**TASK INSTRUCTIONS**
Copy out everything from the line containing "Document page, 1241x1754 pixels." down to the line containing "For every layout", both of those lines included, word for word.

**GIVEN RECORDS**
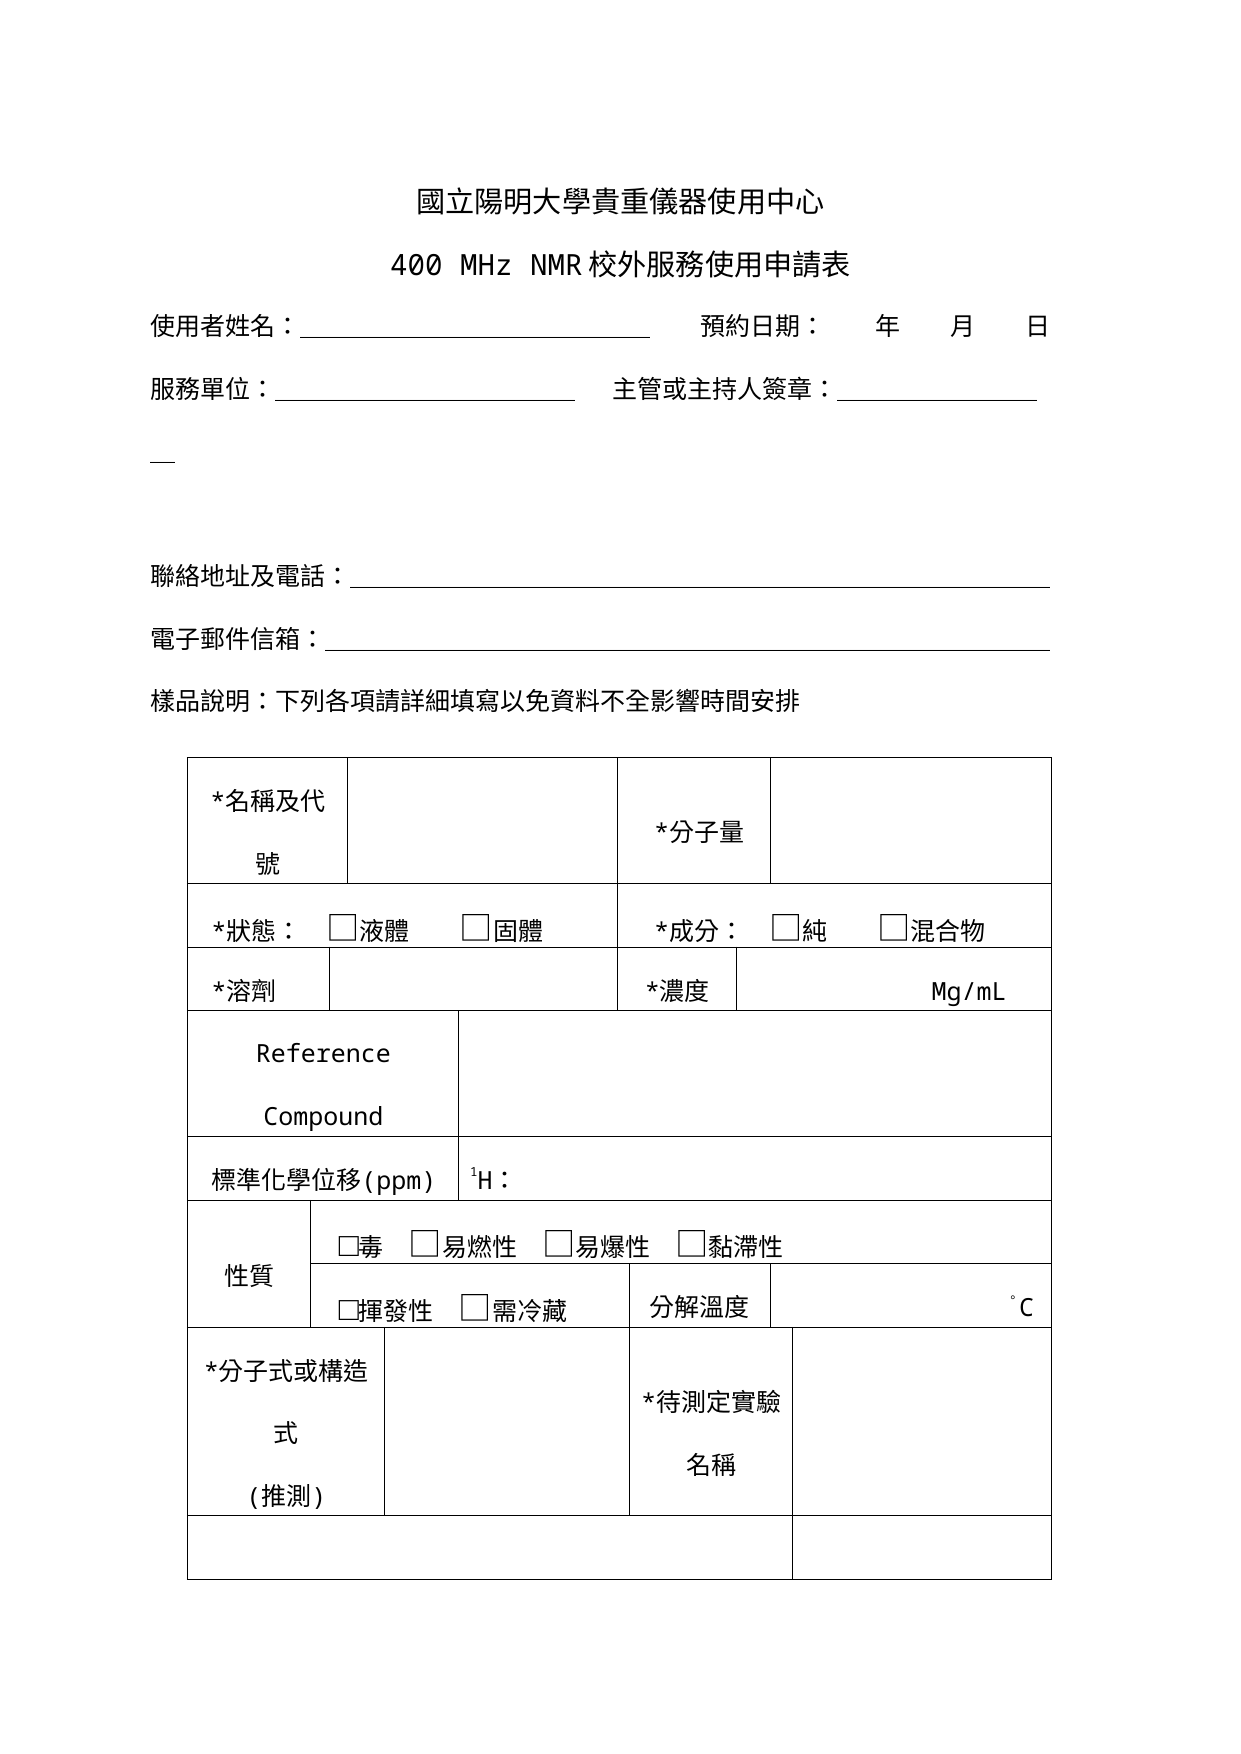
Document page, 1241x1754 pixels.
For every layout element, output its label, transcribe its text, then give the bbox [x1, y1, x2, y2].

...

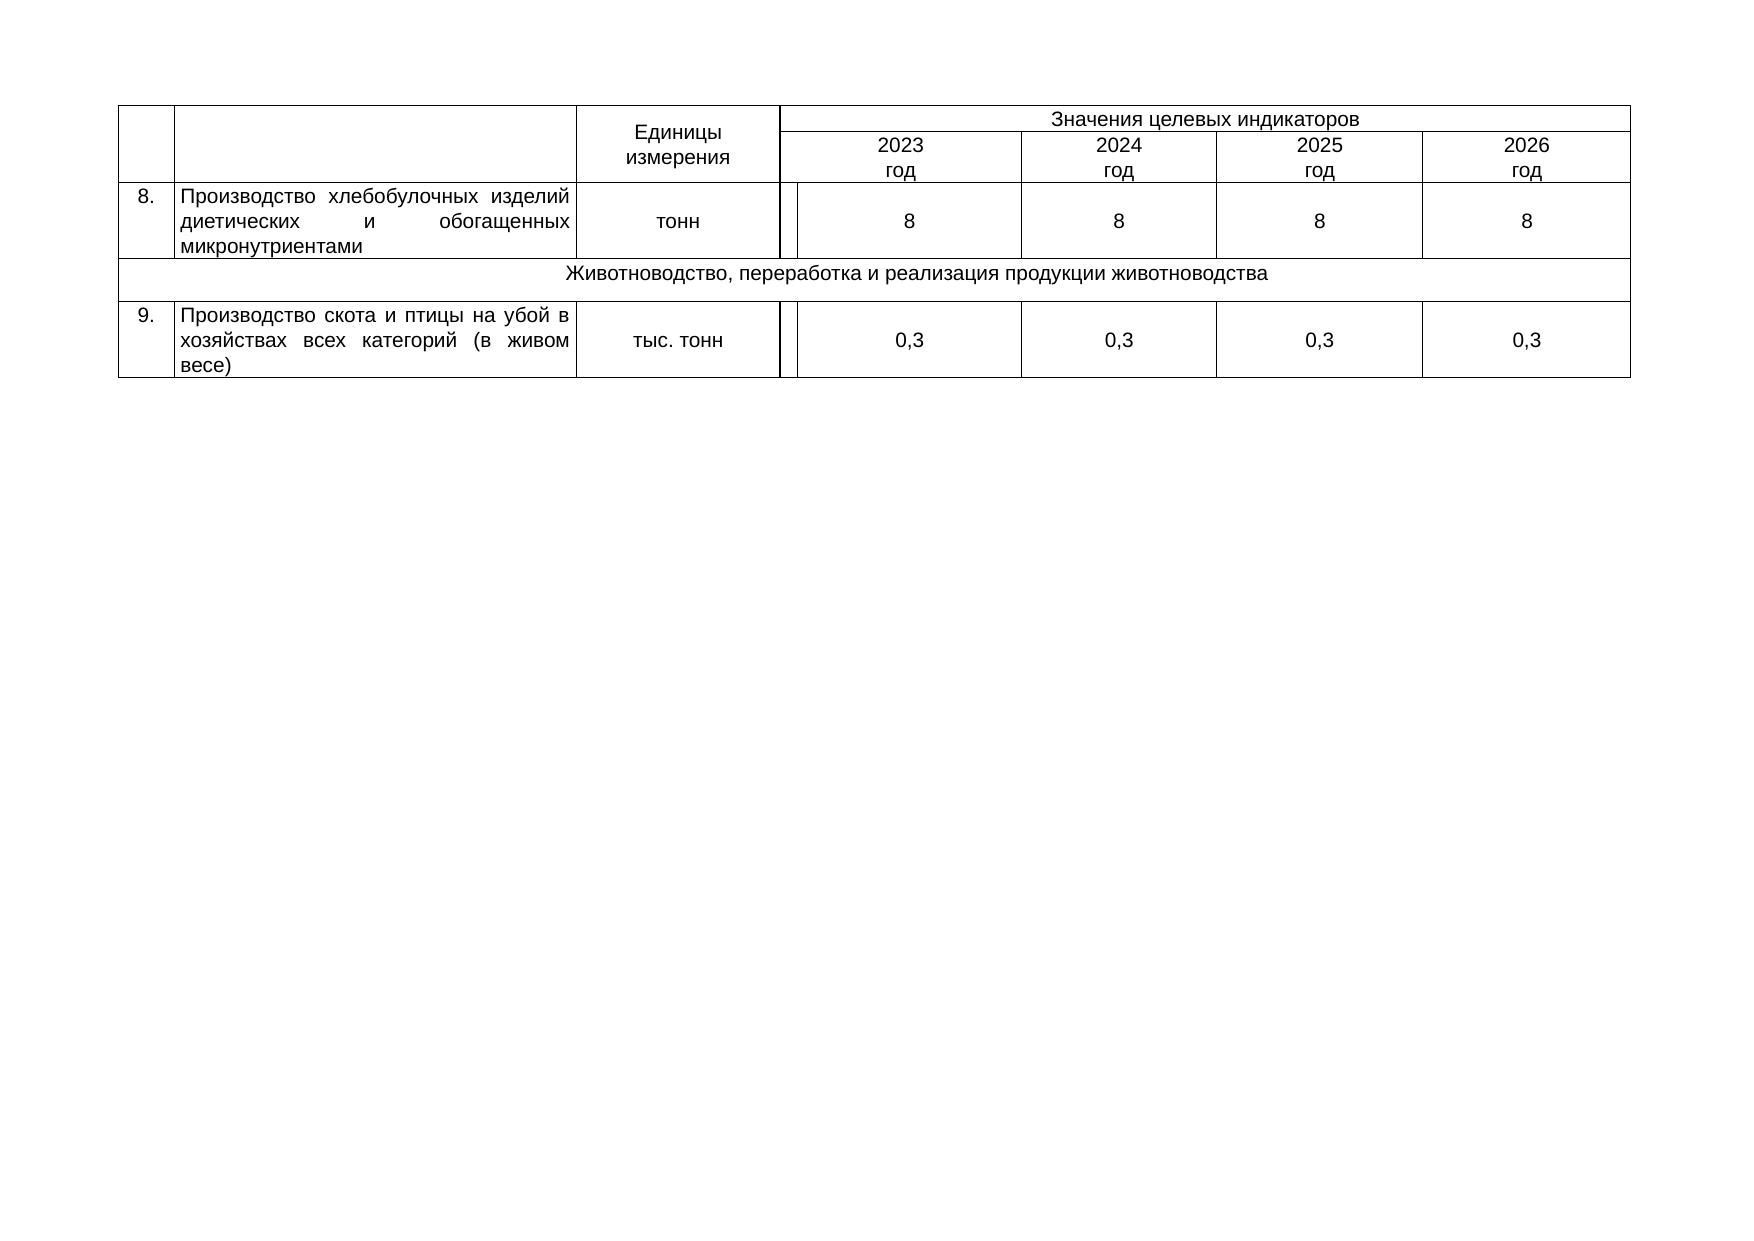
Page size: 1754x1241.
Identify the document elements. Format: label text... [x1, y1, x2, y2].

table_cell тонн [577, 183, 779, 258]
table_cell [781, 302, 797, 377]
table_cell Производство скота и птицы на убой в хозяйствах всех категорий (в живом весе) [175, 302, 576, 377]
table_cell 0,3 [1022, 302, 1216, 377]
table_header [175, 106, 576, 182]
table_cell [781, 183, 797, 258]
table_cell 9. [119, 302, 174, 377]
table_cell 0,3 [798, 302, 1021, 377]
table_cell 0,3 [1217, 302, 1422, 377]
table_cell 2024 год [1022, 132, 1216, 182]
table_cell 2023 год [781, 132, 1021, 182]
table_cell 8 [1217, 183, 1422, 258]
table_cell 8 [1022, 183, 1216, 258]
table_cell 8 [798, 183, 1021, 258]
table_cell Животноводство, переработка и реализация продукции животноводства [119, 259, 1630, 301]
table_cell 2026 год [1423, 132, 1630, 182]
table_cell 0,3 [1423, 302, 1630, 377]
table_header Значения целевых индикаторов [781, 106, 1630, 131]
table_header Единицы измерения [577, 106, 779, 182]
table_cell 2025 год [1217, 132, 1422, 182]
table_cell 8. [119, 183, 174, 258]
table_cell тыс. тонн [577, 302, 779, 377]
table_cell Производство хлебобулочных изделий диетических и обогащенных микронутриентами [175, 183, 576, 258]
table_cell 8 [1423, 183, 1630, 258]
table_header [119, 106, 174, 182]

**SOLUTION FOR THIS EXERCISE**
Document page, 1241x1754 pixels.
For every layout element, output its label, transcribe its text, then give the bbox [x1, y1, x2, y2].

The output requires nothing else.